Now instead of working with we are being told. The whole focus as I see it is on control. Control is even more important than the second most important goal which is profit. And I'm not talking legitimate profit I am talking lewd levels of profit.
If this change came with better access to care, efficiency, and most importantly improved health/life expectancy I would be more accepting.

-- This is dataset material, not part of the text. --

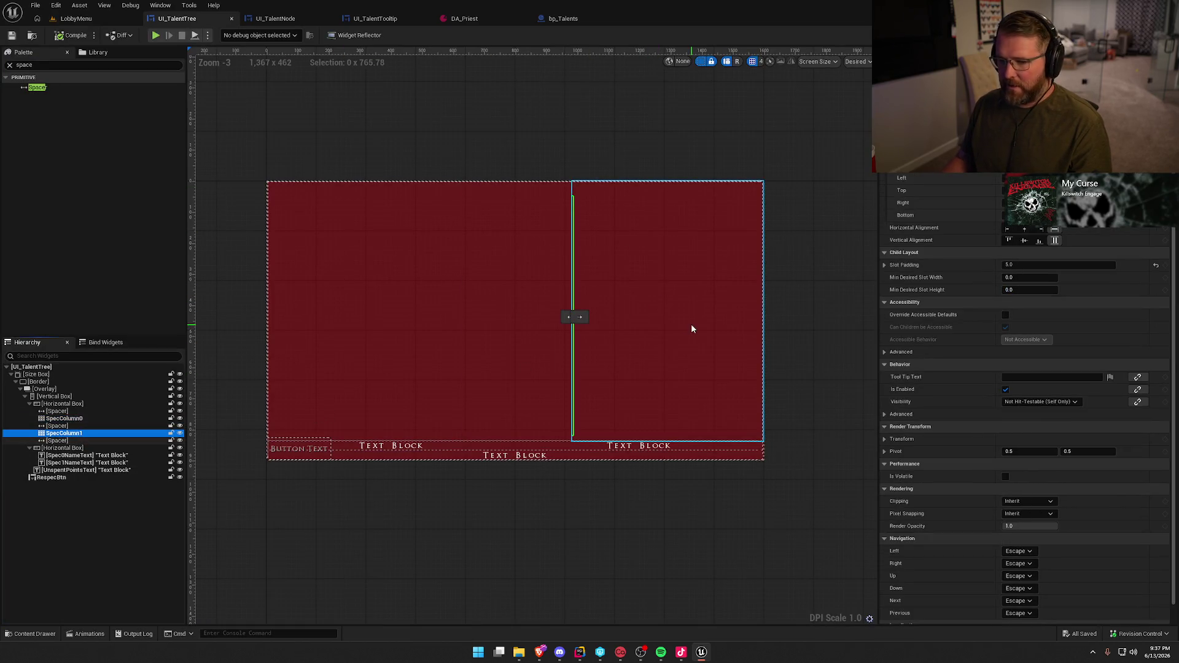
click(953, 185)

But instead of the old way, in which we focused on patient care, and rules/regs from govt were not our primary focus now they are our only focus. Yes we followed rules in the past but we did not have rules be more important than patient care, taking all of our resources before the patient was even looked at. We tried not to read into every regulation and make up new ones we thought were in the regs just not clear and we create incredible rule bloat. We also take many incredible direct patient care nurses, allied health providers and doctors and have them doing jobs such as "safety officer". This used to be a position you were assigned if one didn't show up for a meeting as an add on responsibility. But now we take from direct patient care highly educated personnel, put them in this job and they have us doing fire drills. I actually think some of these people feel guilty they don't have more to do so they make up stuff to do that takes us away from patient care.
CEO's should be tackling the hard problems, like making EPIC work better. But no this is hard and we don't like hard.

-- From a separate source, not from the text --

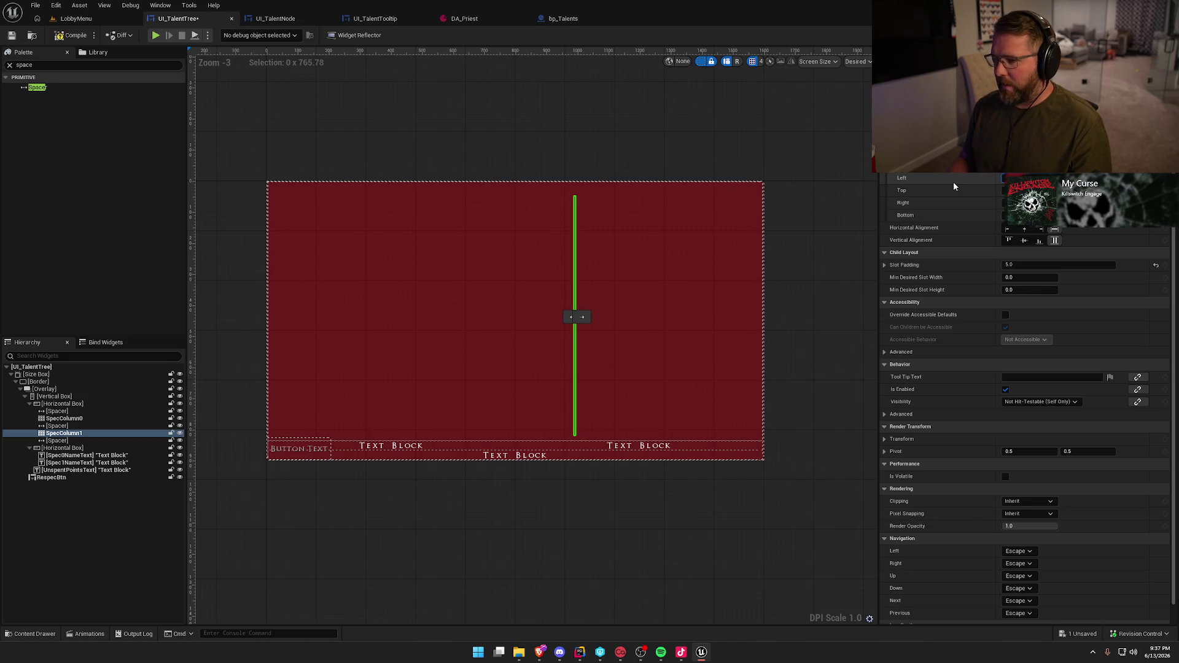
Play LobbyMenu, check the Consecrated Ground tooltip on Talents, then return to UI_TalentTree
click(82, 18)
click(255, 35)
click(548, 101)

So what do, we make up problems that don't exist and we fix them and claim success.
I do not feel, as the article stated, that administration follows rules blindly. No they follow the rules as this is easy and familiar. Fixing/improving EPIC is unfamiliar and hard.
My final comment on this is motivation. I know very few Doctors that went into medicine to make money. Yes we want to be comfortable but if we wanted to make money we would have gone into business and become an MBA. Hmmmmmm...... UH oh...... We are F'ed.